Poster
in
Workshop: Workshop on Reasoning and Planning for Large Language Models
ErrorRadar: Benchmarking Complex Mathematical Reasoning of Multimodal Large Language Models Via Error Detection
Yibo Yan · Shen Wang · Jiahao Huo · Hang Li · BOYAN LI · Jiamin Su · Xiong Gao · YiFan Zhang · Tianlong Xu · Zhendong Chu · Aoxiao Zhong · Kun Wang · Hui Xiong · Philip Yu · Xuming Hu · Qingsong Wen
As the field of Multimodal Large Language Models (MLLMs) continues to evolve, their potential to handle mathematical reasoning tasks is promising, as they can handle multimodal questions via cross-modal understanding capabilities compared to text-only LLMs. Current mathematical benchmarks predominantly focus on evaluating MLLMs' problem-solving ability, yet there is a crucial gap in addressing more complex scenarios such as error detection, for enhancing reasoning capability in complicated settings. To fill this gap, we formally formulate the new task — multimodal error detection, and introduce ErrorRadar, the first benchmark designed to assess MLLMs' capabilities in such a task.
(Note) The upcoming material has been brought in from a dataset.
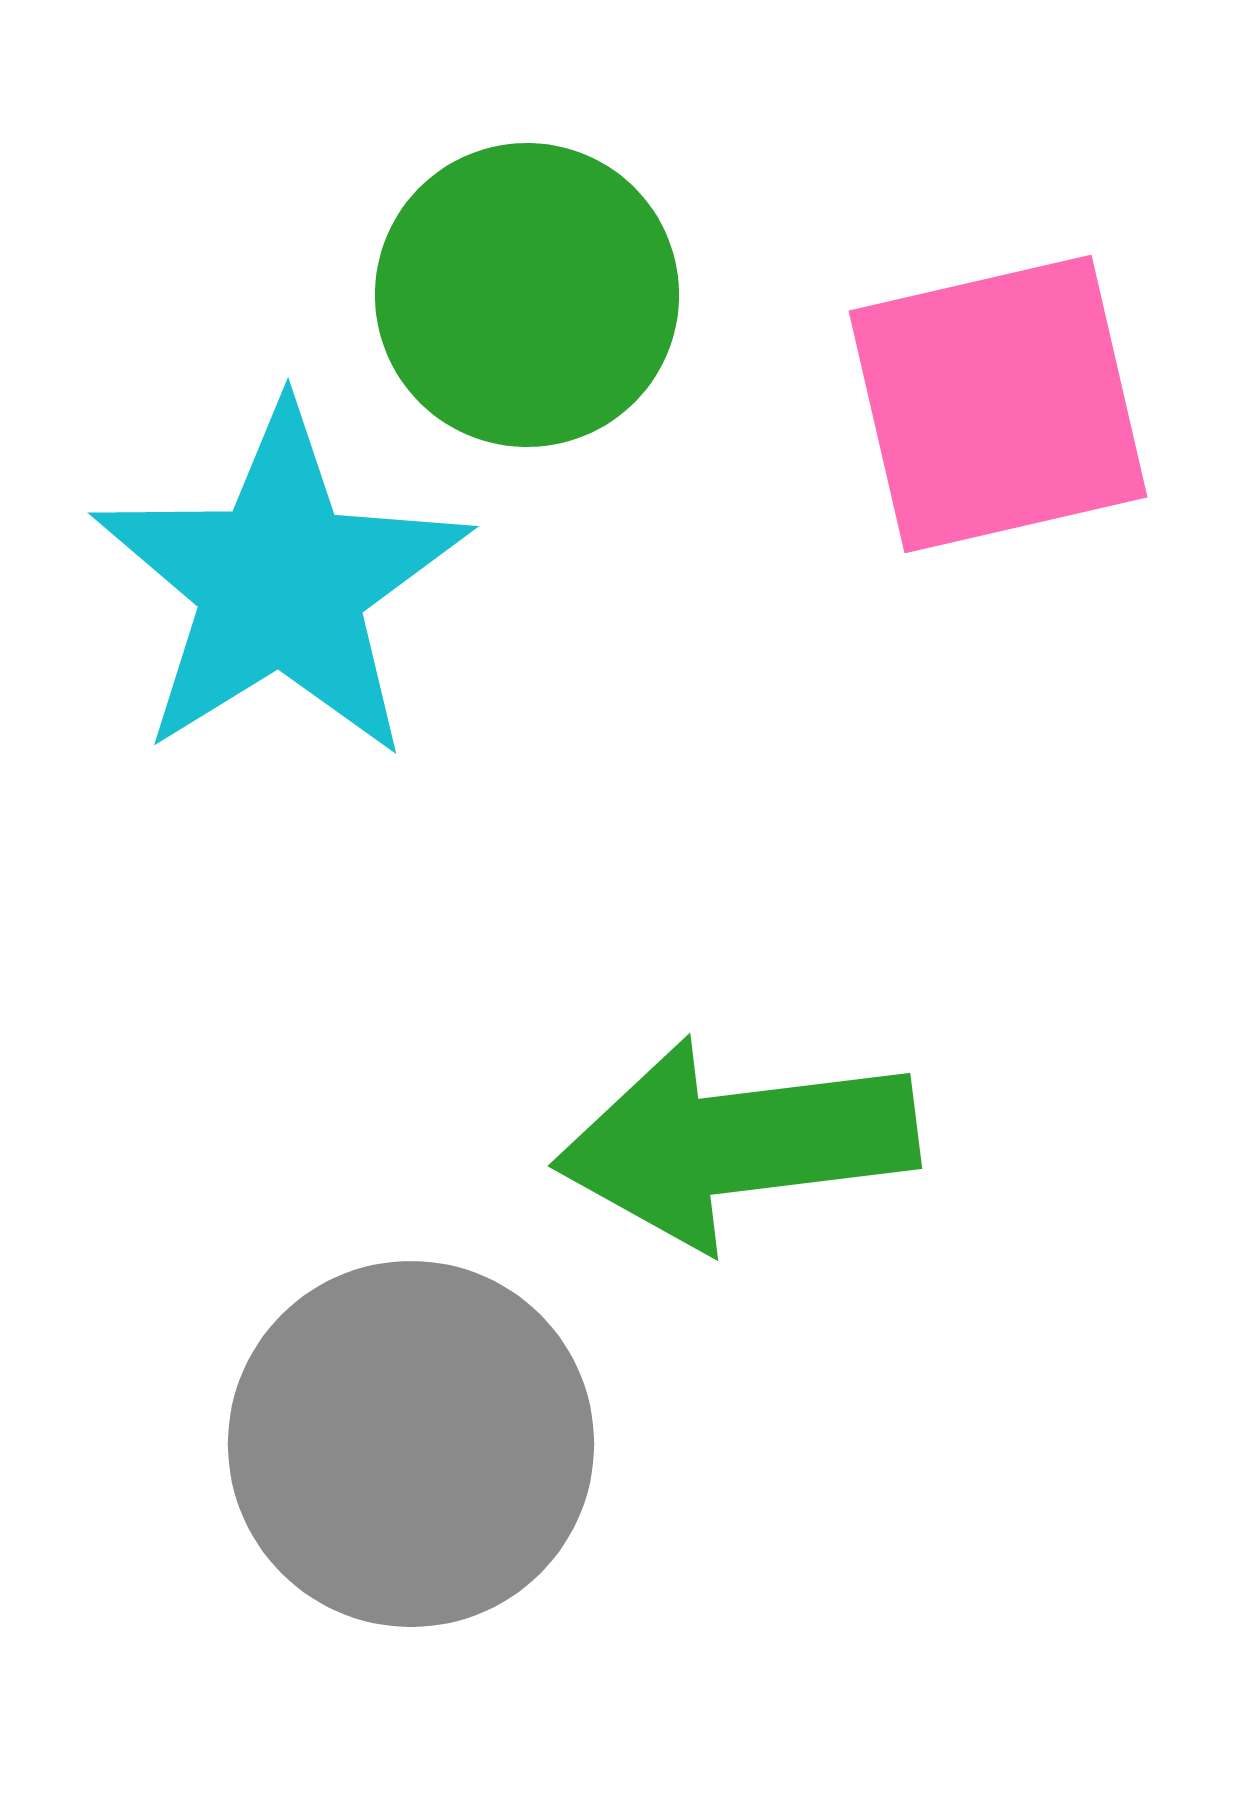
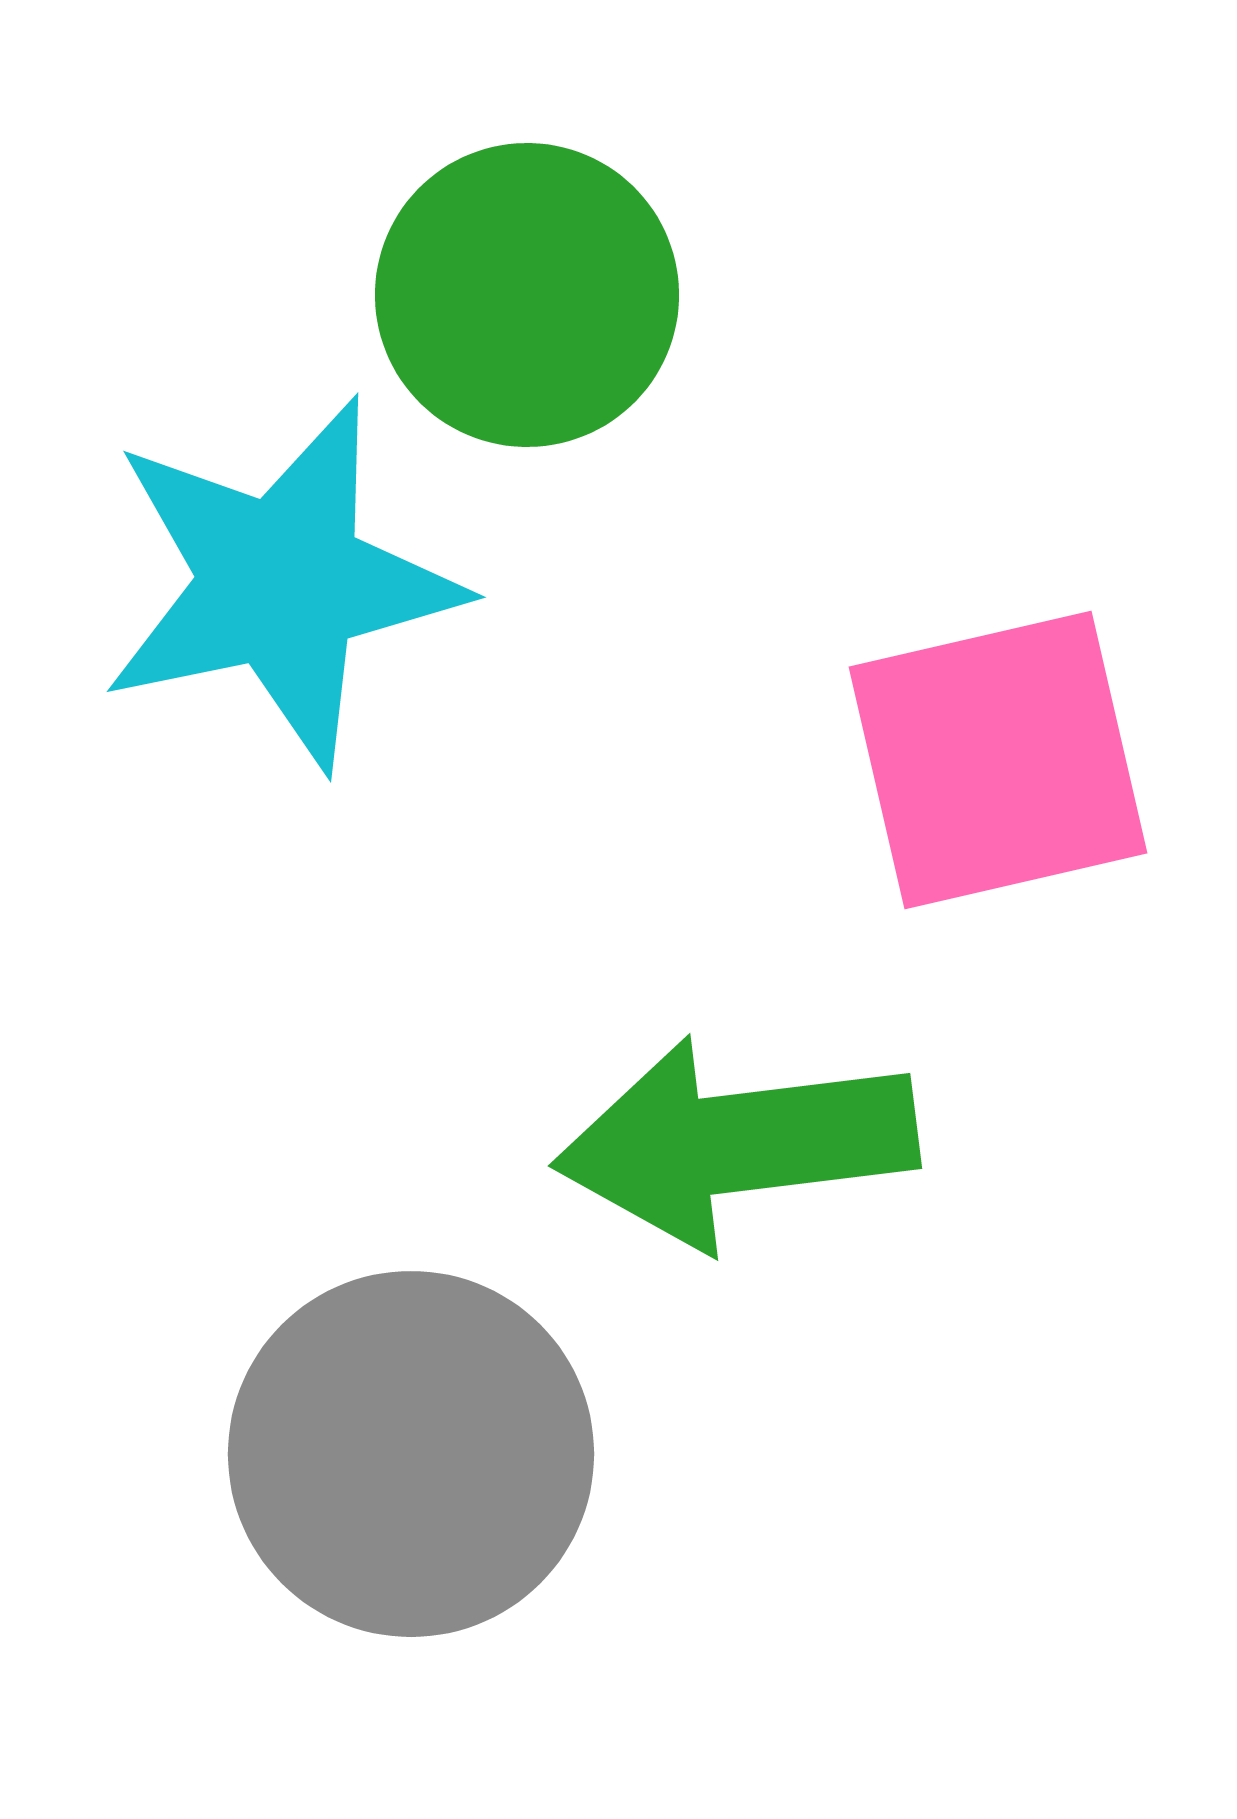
pink square: moved 356 px down
cyan star: rotated 20 degrees clockwise
gray circle: moved 10 px down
ErrorRadar evaluates two sub-tasks: error step identification and error categorization, providing a framework for evaluating MLLMs' complex mathematical reasoning ability. It consists of 2,500 high-quality multimodal K-12 mathematical problems, collected from real-world student interactions in an educational organization, with expert-based annotation and metadata such as problem type and error category. Through extensive experiments, we evaluated both open-source and closed-source representative MLLMs, benchmarking their performance against educational expert evaluators. Results indicate challenges still remain, as GPT-4o with best model performance is still around 10% behind human evaluation.